Provided entries »
#####

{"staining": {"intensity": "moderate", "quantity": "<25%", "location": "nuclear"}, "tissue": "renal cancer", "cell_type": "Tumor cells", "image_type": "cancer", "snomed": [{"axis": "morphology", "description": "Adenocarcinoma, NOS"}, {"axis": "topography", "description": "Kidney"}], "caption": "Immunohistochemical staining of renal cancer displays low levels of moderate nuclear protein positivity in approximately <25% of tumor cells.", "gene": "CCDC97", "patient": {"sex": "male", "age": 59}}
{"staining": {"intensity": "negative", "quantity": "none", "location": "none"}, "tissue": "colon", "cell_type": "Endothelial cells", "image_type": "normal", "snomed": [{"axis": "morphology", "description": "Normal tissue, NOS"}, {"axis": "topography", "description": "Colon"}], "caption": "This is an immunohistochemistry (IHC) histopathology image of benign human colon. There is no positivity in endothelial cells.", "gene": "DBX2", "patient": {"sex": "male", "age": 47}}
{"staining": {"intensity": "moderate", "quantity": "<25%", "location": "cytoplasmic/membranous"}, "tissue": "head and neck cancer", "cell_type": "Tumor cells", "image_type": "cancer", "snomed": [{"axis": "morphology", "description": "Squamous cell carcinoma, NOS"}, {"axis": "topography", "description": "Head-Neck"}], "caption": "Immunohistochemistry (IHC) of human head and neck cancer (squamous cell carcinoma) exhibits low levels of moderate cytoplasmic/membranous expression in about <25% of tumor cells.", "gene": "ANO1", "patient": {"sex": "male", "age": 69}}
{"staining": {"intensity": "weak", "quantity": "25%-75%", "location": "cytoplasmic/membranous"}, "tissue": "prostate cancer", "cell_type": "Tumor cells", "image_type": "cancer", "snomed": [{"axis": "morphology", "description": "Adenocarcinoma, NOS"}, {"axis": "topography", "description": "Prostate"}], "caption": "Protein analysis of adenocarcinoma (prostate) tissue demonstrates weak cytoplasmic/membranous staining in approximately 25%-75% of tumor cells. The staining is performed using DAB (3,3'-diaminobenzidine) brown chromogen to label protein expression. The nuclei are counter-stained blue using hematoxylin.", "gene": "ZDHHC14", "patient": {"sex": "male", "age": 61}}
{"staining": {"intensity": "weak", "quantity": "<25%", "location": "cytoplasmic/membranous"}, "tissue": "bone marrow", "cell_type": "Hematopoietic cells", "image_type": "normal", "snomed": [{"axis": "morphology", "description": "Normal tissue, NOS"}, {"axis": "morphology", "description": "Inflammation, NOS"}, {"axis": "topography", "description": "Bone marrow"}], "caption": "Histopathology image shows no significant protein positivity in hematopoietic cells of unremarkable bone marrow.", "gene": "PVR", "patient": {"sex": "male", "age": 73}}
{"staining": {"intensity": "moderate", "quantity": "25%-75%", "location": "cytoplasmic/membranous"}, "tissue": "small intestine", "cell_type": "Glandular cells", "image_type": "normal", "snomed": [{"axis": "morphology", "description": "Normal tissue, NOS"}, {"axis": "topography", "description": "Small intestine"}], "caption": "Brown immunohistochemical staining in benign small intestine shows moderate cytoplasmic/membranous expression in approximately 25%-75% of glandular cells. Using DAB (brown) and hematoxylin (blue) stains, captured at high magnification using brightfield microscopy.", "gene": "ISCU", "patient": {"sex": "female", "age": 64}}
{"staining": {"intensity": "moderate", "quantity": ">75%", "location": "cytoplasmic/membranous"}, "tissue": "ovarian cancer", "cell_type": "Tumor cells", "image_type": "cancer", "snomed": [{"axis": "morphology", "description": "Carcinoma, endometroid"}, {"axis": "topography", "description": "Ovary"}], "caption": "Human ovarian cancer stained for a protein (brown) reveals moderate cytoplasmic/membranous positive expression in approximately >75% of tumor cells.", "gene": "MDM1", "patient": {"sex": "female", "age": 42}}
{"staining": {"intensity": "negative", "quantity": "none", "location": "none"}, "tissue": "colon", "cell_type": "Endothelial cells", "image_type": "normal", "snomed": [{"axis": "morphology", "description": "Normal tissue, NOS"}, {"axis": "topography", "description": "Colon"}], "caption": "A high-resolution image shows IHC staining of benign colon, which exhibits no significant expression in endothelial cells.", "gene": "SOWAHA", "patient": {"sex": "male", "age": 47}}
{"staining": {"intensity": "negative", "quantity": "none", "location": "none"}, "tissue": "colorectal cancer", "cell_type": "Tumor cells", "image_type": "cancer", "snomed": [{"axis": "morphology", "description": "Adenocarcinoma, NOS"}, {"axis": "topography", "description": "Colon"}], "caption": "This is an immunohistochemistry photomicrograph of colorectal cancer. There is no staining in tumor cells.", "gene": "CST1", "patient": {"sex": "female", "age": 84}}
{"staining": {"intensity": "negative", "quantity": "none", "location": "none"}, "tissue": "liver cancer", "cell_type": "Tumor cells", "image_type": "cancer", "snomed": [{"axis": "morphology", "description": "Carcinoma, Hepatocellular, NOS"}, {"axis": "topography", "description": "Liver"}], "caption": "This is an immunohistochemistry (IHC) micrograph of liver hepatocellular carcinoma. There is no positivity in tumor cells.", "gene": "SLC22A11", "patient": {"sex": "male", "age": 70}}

#####

Work required » Reprint exactly the lines above that start at the one with "(IHC) of human" and end at the one with "image shows no", keeping both and adding none.

Answer section »
{"staining": {"intensity": "moderate", "quantity": "<25%", "location": "cytoplasmic/membranous"}, "tissue": "head and neck cancer", "cell_type": "Tumor cells", "image_type": "cancer", "snomed": [{"axis": "morphology", "description": "Squamous cell carcinoma, NOS"}, {"axis": "topography", "description": "Head-Neck"}], "caption": "Immunohistochemistry (IHC) of human head and neck cancer (squamous cell carcinoma) exhibits low levels of moderate cytoplasmic/membranous expression in about <25% of tumor cells.", "gene": "ANO1", "patient": {"sex": "male", "age": 69}}
{"staining": {"intensity": "weak", "quantity": "25%-75%", "location": "cytoplasmic/membranous"}, "tissue": "prostate cancer", "cell_type": "Tumor cells", "image_type": "cancer", "snomed": [{"axis": "morphology", "description": "Adenocarcinoma, NOS"}, {"axis": "topography", "description": "Prostate"}], "caption": "Protein analysis of adenocarcinoma (prostate) tissue demonstrates weak cytoplasmic/membranous staining in approximately 25%-75% of tumor cells. The staining is performed using DAB (3,3'-diaminobenzidine) brown chromogen to label protein expression. The nuclei are counter-stained blue using hematoxylin.", "gene": "ZDHHC14", "patient": {"sex": "male", "age": 61}}
{"staining": {"intensity": "weak", "quantity": "<25%", "location": "cytoplasmic/membranous"}, "tissue": "bone marrow", "cell_type": "Hematopoietic cells", "image_type": "normal", "snomed": [{"axis": "morphology", "description": "Normal tissue, NOS"}, {"axis": "morphology", "description": "Inflammation, NOS"}, {"axis": "topography", "description": "Bone marrow"}], "caption": "Histopathology image shows no significant protein positivity in hematopoietic cells of unremarkable bone marrow.", "gene": "PVR", "patient": {"sex": "male", "age": 73}}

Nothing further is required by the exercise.